10.2.非RPS I/Oサブシステムにおけるチャネル競合(3):Quantitative System Performance

10.2.非RPS I/Oサブシステムにおけるチャネル競合(2)」の続きです。(目次はこちら

 例として、平均マルチプログラミング・レベルが10であり、ジョブの平均総サービス要求時間が15秒であるようなCPUと、1個のチャネルと5つの負荷が等しい非RPSディスクで、それらの平均総サービス要求時間が8秒のシーキング(つまりV_kseek_k=8)と1秒のサーチ(レイテンシー)と2秒のデータ転送であるようなもの、を持つバッチ・コンピュータ・システムを考察しよう。(アルゴリズム10.1を適用するためには「訪問」レベルまで降りていく必要がないことに注意しよう。我々はやがて来るセクションとの一貫性のために我々の開発でこのようにした。) このシステムを、10個の客と、CPUと5つのディスクに対応する6つのサービス・センターを持つ待ち行列ネットワークを用いて解析する。個々のディスクでの最初のサービス要求時間は11秒である。(均等に負荷されたディスクは本質的ではないが、この例を簡略化するために用いられている。それらは、全てのディスクについて用いるために U_{ch}(k)D_kの1つの計算で済むことを可能にしている。) 表10.1はこの繰返しを示している。

 最初の繰返しで用いたパラメータ値は、チャネル競合を無視した解析に対応している。その結果(スループットは0.056、チャネル稼動率は84%)は、繰返しの最後で得られた、チャネル競合が考慮された場合の結果(スループットは0.044、チャネル稼動率は65%)とかなり異なっている。
 アルゴリズム10.1は各々がCPUと、ディスクの特定の集合とを接続している複数のチャネルを持つコンピュータ・システムに適用出来る。個々のチャネル・サブシステムはこのアルゴリズムないで別々に考慮されなければならない。ステップ2.1と2.2で、個々のチャネルについて別々の稼動率が計算される。ステップ2.3で、個々のディスクの実行サービス要求時間が、それが接続されているチャネルの稼動率を用いて見積られる。
 このモデルを複数クラス待ち行列ネットワークへ一般化するために2つの単純な修正が必要である。ステップ2.1で、ディスクkについての要求によるチャネル稼動率は以下のように見積られなければならない。

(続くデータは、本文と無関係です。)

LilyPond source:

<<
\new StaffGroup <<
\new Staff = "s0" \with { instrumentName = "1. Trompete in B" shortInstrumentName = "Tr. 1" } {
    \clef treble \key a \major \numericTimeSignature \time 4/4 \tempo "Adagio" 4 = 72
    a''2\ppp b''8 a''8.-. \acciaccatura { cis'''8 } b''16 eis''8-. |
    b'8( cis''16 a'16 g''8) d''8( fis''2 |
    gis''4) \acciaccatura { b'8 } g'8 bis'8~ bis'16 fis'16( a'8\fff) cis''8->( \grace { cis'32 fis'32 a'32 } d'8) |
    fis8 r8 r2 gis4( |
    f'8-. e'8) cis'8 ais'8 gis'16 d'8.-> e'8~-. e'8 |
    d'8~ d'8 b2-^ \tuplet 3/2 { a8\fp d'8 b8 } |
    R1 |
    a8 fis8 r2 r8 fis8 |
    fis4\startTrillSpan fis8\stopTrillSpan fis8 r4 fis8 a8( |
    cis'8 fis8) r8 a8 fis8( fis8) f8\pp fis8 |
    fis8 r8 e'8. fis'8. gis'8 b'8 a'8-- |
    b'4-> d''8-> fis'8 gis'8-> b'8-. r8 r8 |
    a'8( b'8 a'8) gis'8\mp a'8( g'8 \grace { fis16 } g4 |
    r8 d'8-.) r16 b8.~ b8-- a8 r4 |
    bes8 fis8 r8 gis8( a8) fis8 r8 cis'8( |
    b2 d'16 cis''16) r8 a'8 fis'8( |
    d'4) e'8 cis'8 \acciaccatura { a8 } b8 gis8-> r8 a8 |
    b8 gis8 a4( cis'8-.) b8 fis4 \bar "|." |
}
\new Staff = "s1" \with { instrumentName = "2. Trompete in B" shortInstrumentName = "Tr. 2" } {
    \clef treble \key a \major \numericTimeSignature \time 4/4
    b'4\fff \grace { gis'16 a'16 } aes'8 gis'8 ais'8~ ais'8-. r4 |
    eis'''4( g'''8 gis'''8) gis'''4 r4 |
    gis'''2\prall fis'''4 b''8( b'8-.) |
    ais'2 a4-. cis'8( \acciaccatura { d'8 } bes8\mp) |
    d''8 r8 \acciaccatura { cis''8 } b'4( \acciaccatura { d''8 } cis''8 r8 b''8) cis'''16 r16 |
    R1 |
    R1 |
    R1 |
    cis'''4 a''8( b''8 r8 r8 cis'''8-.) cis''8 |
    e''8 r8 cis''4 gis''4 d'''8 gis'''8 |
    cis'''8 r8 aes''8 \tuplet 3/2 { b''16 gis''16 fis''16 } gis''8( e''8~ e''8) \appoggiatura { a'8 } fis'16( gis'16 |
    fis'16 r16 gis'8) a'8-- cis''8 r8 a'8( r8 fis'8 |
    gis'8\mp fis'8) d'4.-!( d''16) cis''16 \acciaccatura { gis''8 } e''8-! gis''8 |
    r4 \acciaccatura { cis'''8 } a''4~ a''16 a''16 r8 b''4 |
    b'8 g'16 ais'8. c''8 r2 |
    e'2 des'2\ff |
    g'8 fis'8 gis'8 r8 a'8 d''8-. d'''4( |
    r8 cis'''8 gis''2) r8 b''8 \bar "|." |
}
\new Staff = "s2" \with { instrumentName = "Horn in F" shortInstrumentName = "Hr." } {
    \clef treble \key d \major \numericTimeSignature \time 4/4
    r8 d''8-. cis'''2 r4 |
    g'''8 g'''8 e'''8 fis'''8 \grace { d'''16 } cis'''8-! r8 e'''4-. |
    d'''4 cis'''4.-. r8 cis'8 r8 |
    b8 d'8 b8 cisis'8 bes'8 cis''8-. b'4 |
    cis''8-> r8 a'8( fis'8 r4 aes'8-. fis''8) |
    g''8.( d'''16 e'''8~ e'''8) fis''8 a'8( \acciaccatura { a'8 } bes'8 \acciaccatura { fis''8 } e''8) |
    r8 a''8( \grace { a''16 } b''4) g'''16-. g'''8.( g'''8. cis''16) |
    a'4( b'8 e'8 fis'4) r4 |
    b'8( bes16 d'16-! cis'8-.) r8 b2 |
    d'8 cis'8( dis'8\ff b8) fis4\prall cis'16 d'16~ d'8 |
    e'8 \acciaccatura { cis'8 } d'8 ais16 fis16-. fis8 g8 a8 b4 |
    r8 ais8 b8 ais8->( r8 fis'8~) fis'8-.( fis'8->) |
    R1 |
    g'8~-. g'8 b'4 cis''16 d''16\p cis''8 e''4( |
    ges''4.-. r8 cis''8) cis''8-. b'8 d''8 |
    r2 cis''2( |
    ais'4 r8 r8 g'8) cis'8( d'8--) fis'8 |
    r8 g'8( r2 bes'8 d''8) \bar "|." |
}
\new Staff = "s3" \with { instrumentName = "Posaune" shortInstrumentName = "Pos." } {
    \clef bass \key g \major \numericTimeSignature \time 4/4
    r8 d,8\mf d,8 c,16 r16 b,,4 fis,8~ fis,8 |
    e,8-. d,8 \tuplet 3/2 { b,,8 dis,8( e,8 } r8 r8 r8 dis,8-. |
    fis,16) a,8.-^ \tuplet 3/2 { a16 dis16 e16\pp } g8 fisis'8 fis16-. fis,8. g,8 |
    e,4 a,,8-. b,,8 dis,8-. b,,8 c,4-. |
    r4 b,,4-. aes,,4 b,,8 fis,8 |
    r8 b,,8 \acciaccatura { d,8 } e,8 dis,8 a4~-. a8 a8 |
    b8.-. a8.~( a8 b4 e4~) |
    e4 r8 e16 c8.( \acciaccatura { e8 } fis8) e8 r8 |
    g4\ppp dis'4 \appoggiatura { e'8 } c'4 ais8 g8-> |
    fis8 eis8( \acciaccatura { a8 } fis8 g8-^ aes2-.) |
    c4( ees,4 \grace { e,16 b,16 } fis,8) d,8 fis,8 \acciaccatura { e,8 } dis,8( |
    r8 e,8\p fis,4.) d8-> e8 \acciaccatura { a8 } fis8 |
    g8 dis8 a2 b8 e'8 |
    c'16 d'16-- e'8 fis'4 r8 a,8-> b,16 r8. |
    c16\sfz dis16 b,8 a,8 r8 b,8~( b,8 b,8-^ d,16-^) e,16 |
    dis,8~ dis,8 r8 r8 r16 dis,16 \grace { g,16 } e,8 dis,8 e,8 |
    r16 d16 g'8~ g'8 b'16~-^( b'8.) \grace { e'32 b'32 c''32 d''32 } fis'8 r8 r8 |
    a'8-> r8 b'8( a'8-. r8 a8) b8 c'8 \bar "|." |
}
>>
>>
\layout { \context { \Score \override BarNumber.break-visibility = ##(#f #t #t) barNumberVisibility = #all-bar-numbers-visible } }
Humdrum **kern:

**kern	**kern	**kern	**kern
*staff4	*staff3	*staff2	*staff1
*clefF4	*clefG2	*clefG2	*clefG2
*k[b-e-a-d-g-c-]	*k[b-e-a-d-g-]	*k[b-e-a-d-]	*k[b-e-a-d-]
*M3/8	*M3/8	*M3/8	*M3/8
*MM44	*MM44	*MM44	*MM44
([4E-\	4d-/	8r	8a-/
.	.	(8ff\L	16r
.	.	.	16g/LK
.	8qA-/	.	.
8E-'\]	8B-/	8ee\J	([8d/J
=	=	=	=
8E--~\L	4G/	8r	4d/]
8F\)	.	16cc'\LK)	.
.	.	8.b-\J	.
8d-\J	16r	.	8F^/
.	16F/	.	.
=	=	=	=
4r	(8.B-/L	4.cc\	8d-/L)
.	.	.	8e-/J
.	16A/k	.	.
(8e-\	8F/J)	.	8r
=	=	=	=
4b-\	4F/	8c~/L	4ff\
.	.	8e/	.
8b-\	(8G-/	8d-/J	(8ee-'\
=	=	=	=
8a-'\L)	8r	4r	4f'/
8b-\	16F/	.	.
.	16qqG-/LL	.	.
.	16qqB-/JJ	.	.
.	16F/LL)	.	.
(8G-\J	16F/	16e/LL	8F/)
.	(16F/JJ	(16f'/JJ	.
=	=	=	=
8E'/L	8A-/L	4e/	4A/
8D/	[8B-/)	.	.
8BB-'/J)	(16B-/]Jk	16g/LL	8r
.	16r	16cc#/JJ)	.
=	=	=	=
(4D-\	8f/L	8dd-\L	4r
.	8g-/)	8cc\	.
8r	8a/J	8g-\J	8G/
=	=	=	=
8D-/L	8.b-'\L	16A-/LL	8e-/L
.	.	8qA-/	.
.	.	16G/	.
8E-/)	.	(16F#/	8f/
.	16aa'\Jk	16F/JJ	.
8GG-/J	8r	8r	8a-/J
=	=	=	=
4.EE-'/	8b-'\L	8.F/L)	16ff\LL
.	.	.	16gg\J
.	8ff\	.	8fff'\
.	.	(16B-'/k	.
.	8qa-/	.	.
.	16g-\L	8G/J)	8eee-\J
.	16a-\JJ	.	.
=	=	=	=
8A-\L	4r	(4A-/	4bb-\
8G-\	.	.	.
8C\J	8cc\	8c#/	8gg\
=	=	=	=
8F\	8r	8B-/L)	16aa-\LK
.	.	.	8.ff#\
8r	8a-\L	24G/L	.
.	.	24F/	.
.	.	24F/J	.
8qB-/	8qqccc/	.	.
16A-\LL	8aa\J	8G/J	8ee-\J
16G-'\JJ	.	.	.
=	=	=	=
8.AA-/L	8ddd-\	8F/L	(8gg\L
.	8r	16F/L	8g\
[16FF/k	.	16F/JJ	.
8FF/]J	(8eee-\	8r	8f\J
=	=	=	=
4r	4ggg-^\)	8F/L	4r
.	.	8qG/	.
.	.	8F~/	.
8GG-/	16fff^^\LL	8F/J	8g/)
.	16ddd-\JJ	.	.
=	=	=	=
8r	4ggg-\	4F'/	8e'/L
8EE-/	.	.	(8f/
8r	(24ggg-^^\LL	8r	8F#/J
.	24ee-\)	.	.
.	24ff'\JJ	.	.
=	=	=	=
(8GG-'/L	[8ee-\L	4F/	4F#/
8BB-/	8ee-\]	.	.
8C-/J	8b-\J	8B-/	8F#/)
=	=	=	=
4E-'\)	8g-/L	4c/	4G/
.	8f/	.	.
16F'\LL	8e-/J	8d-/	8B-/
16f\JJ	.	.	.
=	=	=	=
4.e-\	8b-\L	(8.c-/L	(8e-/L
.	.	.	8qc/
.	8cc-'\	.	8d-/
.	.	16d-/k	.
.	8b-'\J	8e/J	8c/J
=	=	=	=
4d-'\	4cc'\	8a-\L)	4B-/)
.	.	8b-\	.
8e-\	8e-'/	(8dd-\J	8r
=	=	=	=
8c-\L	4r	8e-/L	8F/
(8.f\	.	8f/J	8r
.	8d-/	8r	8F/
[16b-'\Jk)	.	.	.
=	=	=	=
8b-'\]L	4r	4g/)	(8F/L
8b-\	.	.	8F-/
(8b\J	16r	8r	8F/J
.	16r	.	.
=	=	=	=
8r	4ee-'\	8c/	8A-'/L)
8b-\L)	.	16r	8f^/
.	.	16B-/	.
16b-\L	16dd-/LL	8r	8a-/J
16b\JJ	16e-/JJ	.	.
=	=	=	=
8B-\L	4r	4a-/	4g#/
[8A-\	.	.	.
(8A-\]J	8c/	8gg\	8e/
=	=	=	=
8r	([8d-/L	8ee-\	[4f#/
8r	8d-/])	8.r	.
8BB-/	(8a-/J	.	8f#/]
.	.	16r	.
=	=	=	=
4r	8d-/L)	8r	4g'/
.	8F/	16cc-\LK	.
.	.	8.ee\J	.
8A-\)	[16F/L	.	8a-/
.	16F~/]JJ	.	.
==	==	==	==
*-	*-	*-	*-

  • U_{ch}(k)=\Bigsum_{c=1}^C\left[X_cV_{c,k}\left(latency_k+transfer_k\right)\right]

ステップ2.3で改訂された実効サービス要求時間は個々のクラス毎に以下のように見積らなければならない。

  • D_{c,k}=V_{c,k}\left[seek_{c,k}+\frac{(latency_{c,k}+transfer_{c,k})(1-U_{ch}(k))}{1-U_{ch}}\right]

 アルゴリズム10.1は単純で、効率的で、充分正確である。さらに、その精度が疑問視されるような状況が容易に特定される。すなわち、チャネルの稼動率が高い、確かに50%より高い、大部分の適用において出会うよりも稼動率の高い状況である。この誤差の原因は我々がチャネルをオープン・システム内のセンターと見ていることである。それを我々はディクスkから到着する要求がチャネルで出会う待ち行列長の期待値を計算するのに用いた。実際には、チャネルで待つ要求の数は、オープン・システム近似が意味するように無制限ではなく、制限がある。与えられた稼動率について、オープン待ち行列ネットワーク内のサービス・センターはクローズド・ネットワーク内のサービス・センターより長い待ち行列長を持つ。よって、オープン・システム近似はチャネルでの待ち行列長を多めに見積り、よってチャネル滞在時間を多めに見積もる傾向がある。